Unmount /home/user and set up the initial files for ecryptfs and pam_mount:

# umount /home/user

# usermod -d /home/user user

# mkdir /home/user/.ecryptfs

# cp /root/.ecryptfs/sig-cache.txt /home/user/.ecryptfs

# cp /root/.ecryptfs/wrapped-passphrase /home/user/.ecryptfs

# touch /home/user/.ecryptfs/auto-mount

# touch /home/user/.ecryptfs/auto-umount

# chown -R user:user /home/user/.ecryptfs

# su - user -c "ecryptfs-insert-wrapped-passphrase-into-keyring /home/user/.ecryptfs/wrapped-passphrase"

Now it gets interesting!
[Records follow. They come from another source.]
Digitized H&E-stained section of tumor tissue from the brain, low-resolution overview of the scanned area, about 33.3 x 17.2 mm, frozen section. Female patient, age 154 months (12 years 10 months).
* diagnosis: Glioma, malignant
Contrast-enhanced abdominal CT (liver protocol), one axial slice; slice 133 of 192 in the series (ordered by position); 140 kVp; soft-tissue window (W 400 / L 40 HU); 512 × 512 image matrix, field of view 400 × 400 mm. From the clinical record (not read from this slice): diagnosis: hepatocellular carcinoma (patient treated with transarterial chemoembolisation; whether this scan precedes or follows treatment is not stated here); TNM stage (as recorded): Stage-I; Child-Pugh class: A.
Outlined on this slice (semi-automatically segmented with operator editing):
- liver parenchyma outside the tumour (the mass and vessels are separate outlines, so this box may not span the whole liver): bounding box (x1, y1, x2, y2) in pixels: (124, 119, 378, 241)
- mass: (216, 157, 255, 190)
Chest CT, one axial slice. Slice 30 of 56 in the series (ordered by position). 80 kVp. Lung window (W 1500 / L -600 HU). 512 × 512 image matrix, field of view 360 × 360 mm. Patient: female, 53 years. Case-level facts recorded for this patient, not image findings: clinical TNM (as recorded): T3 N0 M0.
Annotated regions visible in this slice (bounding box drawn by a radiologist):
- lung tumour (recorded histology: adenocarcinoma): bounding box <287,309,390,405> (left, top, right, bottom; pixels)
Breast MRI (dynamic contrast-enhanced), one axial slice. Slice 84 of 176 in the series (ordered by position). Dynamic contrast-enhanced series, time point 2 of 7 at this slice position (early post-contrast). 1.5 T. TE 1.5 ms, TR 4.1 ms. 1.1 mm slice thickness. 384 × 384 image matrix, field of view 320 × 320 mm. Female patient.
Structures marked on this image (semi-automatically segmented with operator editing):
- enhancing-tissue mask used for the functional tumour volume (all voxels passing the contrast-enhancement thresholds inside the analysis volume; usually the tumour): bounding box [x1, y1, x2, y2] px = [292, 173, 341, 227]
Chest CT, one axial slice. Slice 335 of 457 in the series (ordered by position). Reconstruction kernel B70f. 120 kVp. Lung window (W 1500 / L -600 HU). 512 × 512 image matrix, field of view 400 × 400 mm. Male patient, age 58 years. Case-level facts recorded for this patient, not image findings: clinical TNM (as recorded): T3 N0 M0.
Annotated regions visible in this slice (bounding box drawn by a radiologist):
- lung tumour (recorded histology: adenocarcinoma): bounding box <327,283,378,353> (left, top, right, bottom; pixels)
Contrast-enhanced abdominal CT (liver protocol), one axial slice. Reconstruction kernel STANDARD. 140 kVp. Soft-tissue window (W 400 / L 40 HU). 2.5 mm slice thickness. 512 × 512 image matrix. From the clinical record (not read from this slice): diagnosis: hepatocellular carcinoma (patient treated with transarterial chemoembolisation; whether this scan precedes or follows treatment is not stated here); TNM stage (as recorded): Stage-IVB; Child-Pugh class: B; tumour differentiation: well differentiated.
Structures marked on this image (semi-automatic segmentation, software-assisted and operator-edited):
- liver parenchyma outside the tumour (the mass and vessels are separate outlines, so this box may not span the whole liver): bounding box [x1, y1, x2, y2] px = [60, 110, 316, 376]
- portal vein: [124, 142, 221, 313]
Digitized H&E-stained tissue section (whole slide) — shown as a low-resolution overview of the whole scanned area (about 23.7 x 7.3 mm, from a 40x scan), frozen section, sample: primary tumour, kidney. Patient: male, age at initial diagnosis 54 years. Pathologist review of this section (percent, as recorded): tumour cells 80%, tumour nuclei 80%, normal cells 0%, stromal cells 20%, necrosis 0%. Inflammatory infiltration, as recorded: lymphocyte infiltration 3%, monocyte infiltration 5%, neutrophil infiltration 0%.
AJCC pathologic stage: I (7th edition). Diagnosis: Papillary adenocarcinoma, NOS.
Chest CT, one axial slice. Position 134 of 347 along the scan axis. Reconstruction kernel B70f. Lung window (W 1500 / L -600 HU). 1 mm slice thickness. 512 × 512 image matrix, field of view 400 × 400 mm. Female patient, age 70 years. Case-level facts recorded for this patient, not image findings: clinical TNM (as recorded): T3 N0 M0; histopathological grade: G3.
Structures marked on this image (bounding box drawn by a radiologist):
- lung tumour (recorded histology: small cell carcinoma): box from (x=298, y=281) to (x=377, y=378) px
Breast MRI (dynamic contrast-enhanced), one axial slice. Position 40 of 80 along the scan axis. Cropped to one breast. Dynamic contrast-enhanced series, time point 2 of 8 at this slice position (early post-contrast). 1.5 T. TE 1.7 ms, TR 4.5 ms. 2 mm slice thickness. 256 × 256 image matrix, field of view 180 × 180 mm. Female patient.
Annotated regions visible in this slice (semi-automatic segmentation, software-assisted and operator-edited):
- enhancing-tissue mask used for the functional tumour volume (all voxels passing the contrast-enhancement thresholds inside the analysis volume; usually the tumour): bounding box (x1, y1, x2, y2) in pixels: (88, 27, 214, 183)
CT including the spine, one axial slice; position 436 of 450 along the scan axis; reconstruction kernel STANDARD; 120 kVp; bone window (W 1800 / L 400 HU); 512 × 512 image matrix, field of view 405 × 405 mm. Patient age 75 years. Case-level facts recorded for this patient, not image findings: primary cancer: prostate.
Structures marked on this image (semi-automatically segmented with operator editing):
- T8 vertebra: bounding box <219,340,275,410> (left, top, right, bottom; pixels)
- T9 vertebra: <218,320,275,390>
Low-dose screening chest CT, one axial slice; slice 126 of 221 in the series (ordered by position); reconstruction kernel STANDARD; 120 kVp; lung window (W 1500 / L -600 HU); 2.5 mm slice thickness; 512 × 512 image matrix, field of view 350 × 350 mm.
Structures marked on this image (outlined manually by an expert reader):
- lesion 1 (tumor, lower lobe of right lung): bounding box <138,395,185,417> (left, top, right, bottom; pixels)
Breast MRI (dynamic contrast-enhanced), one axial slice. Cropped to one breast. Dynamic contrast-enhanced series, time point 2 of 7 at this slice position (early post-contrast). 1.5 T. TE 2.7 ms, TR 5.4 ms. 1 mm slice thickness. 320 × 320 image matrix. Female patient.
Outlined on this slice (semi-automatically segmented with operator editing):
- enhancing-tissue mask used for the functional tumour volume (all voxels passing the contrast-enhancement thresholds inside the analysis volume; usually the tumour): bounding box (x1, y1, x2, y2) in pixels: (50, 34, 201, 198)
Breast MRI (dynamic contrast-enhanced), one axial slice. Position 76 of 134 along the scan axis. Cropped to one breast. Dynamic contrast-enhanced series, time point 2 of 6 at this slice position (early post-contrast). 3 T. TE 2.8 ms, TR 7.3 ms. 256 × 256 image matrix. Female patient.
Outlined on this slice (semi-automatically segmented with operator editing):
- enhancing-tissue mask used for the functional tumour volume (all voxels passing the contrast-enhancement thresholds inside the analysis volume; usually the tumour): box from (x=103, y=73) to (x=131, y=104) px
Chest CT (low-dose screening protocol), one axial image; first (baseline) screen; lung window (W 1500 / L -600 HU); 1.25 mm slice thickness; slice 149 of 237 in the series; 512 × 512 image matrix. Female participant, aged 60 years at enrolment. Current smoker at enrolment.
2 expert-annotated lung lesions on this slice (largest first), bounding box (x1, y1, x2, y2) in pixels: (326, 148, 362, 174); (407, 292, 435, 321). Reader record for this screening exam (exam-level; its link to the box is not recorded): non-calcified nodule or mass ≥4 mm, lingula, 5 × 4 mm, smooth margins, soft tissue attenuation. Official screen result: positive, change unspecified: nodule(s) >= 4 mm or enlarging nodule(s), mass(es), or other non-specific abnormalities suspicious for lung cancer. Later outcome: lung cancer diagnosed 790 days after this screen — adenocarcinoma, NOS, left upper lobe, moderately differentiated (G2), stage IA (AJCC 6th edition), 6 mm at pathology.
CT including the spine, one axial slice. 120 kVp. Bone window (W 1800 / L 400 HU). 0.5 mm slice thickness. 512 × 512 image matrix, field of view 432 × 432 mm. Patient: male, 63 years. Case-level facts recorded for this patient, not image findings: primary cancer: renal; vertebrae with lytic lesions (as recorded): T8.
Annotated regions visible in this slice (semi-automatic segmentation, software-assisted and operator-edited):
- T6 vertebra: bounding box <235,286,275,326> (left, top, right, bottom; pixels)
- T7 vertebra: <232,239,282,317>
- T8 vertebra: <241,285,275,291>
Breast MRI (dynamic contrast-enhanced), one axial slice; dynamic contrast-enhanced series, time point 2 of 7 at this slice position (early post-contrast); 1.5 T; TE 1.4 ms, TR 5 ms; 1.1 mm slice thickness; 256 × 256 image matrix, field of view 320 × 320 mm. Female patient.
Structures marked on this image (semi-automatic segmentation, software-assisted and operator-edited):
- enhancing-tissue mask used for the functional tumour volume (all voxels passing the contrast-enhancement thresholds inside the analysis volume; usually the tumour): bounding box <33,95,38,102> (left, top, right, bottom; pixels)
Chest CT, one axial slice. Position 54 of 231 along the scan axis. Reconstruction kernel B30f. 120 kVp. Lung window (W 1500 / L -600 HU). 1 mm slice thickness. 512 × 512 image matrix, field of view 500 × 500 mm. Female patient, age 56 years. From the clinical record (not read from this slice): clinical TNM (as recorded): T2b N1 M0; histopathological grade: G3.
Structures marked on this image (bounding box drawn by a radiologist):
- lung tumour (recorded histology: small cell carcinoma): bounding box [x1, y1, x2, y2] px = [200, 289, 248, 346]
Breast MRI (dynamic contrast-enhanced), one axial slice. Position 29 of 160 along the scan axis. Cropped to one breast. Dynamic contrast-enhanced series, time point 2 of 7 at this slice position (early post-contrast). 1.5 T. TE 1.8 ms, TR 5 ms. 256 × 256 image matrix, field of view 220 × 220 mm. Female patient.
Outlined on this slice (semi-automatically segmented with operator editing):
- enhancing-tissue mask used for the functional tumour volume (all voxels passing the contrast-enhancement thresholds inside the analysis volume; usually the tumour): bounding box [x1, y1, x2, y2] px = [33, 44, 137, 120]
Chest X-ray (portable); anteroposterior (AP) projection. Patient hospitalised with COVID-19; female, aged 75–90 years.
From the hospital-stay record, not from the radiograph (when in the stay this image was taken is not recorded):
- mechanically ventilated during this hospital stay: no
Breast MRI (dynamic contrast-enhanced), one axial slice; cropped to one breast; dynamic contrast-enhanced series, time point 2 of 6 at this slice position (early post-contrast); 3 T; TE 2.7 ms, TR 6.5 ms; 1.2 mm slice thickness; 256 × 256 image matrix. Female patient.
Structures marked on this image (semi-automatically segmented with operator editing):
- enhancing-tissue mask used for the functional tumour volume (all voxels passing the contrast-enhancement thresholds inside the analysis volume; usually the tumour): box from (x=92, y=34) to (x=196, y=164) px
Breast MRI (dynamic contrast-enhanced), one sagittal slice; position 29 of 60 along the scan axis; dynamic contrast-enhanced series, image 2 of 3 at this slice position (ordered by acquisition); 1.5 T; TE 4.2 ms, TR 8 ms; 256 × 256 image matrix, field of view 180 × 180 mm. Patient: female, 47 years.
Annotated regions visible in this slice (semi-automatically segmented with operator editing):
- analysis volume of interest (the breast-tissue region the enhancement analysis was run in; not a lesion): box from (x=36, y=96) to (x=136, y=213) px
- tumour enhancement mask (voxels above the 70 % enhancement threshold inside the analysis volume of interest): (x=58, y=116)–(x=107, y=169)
Edit /etc/pam.d/postlogin and add the lines in bold:

#%PAM-1.0

# This file is auto-generated.

# User changes will be destroyed the next time authconfig is run.

auth        optional      pam_ecryptfs.so unwrap

auth        optional      pam_permit.so

auth        optional      pam_mount.so

password    optional      pam_ecryptfs.so unwrap

session     optional      pam_ecryptfs.so unwrap

session     [success=1 default=ignore] pam_succeed_if.so service !~ gdm* service !~ su* quiet

session     [default=1]   pam_lastlog.so nowtmp silent

session     optional      pam_lastlog.so silent noupdate showfailed

session     optional      pam_mount.so

Edit /etc/security/pam_mount.conf.xml and replace the whole file with:

<?xml version="1.0" encoding="utf-8" ?>

<!DOCTYPE pam_mount SYSTEM "pam_mount.conf.xml.dtd">

<pam_mount>

<debug enable="0" />

<luserconf name=".pam_mount.conf.xml" />

<mntoptions allow="*" />

<mntoptions require="" />

<path>/sbin:/bin:/usr/sbin:/usr/bin:/usr/local/sbin:/usr/local/bin</path>

<logout wait="0" hup="0" term="0" kill="0" />

<lclmount>/bin/mount -i %(VOLUME) "%(before=\"-o\" OPTIONS)"</lclmount>

</pam_mount>

Finally,

# su - user -c "vi /home/user/.pam_mount.conf.xml"

And add this:

<pam_mount>

<volume noroot="1" fstype="ecryptfs" path="/home/user" />

</pam_mount>

Now you can login and see your decrypted files! ("su - user" will not work without running ecryptfs-mount-private.)

You should setup swap encryption for both of these methods with:

# ecryptfs-setup-swap

If you want to go that extra mile, you can symbolically link your /home/user/.ecryptfs/wrapped-passphrase  to a flash drive and mount it at boot, or use autofs or some scripting to mount it on login (and just in time for PAM to access it.) However, if you are going to go that far you should look into more CIA level disk encryption, like TrueCrypt.